> **WORK REQUEST**:
An exact copy of the data is required; the images should not appear in it.
-=-=-
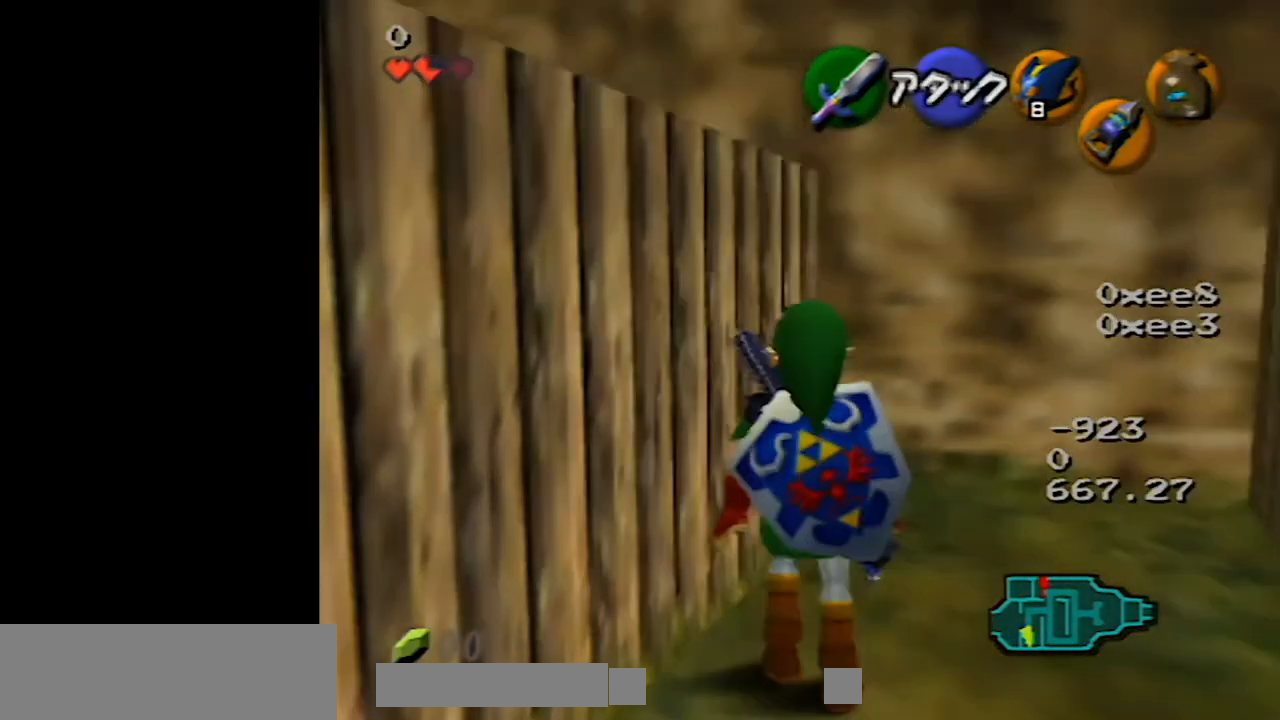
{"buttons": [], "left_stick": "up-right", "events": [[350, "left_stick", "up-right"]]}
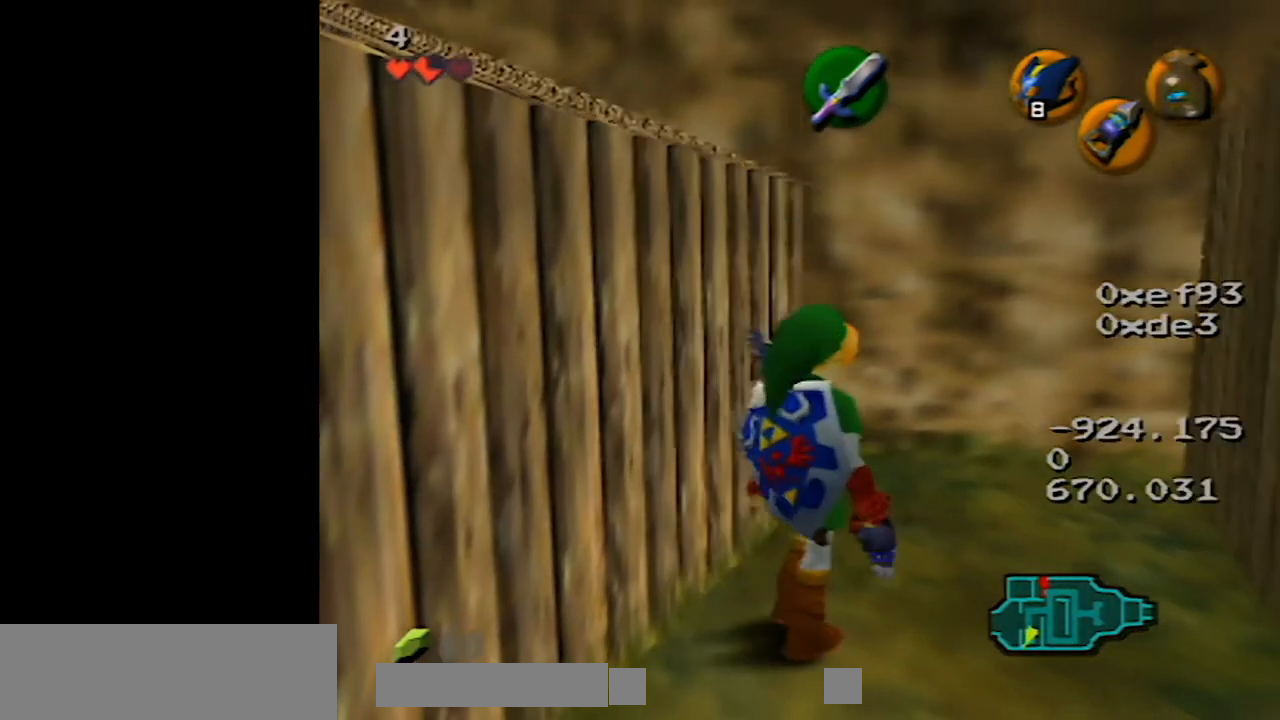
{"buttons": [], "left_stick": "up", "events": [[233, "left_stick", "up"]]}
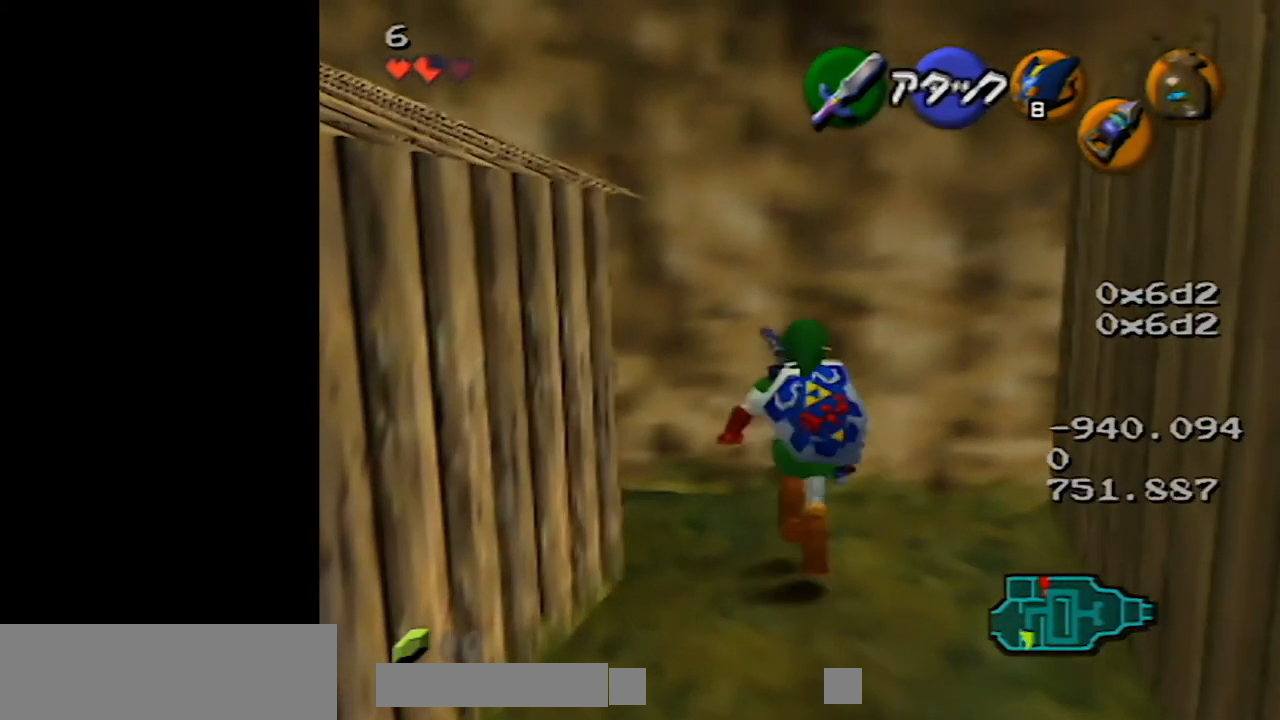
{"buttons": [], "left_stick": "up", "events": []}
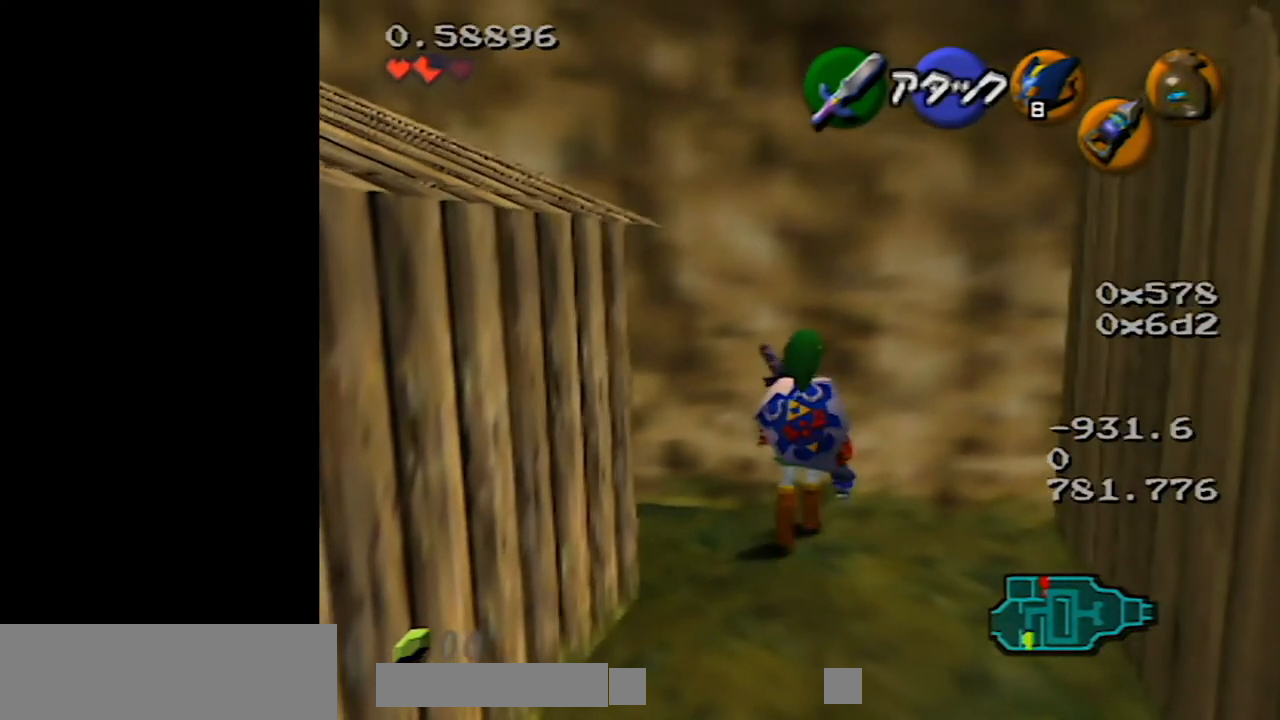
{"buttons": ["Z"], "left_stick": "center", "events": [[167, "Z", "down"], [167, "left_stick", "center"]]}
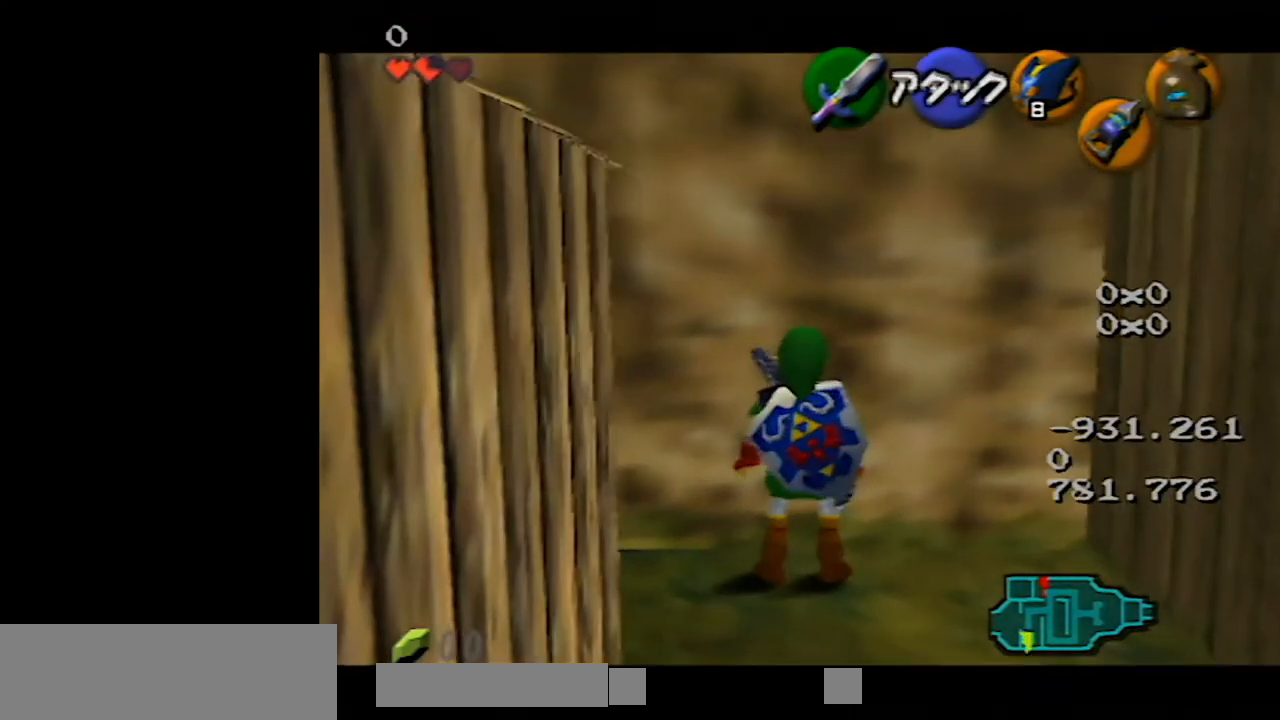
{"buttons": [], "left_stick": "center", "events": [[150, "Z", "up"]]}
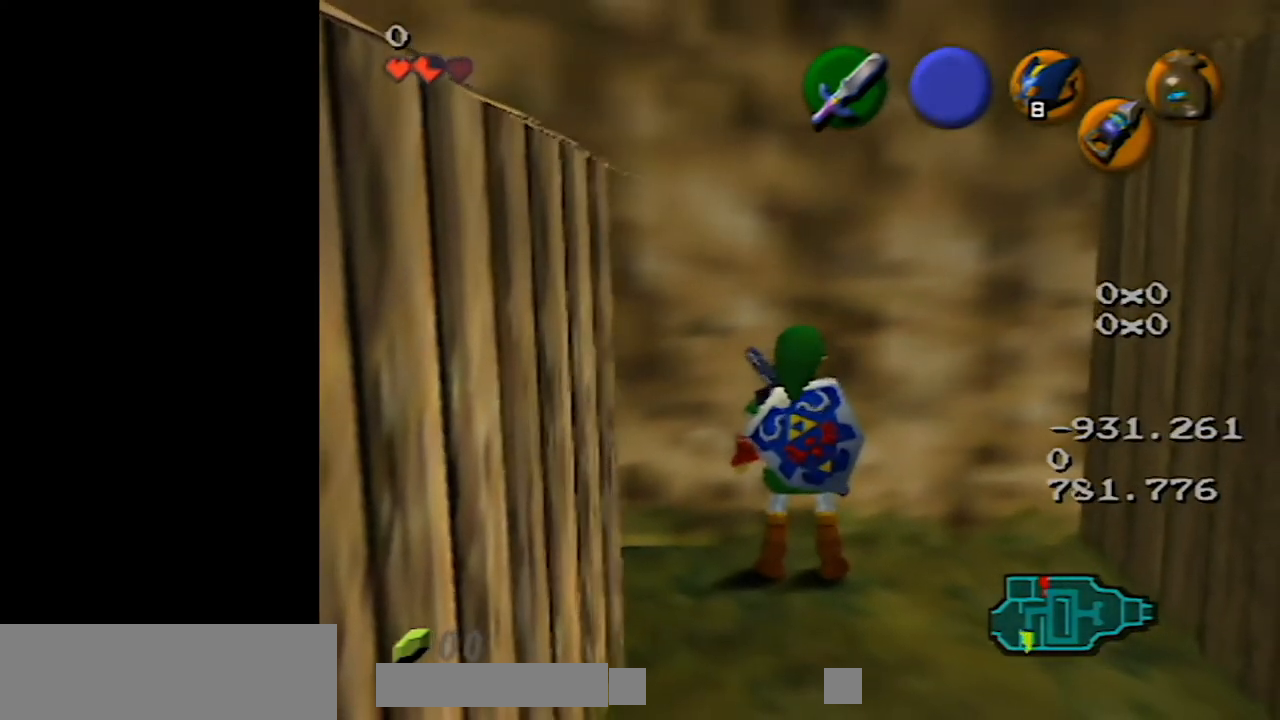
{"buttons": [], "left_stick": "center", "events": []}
-=-=-
> **OUTPUT OF THE EXERCISE**:
{"buttons": [], "left_stick": "up-right", "events": [[350, "left_stick", "up-right"]]}
{"buttons": [], "left_stick": "up", "events": [[233, "left_stick", "up"]]}
{"buttons": [], "left_stick": "up", "events": []}
{"buttons": ["Z"], "left_stick": "center", "events": [[167, "Z", "down"], [167, "left_stick", "center"]]}
{"buttons": [], "left_stick": "center", "events": [[150, "Z", "up"]]}
{"buttons": [], "left_stick": "center", "events": []}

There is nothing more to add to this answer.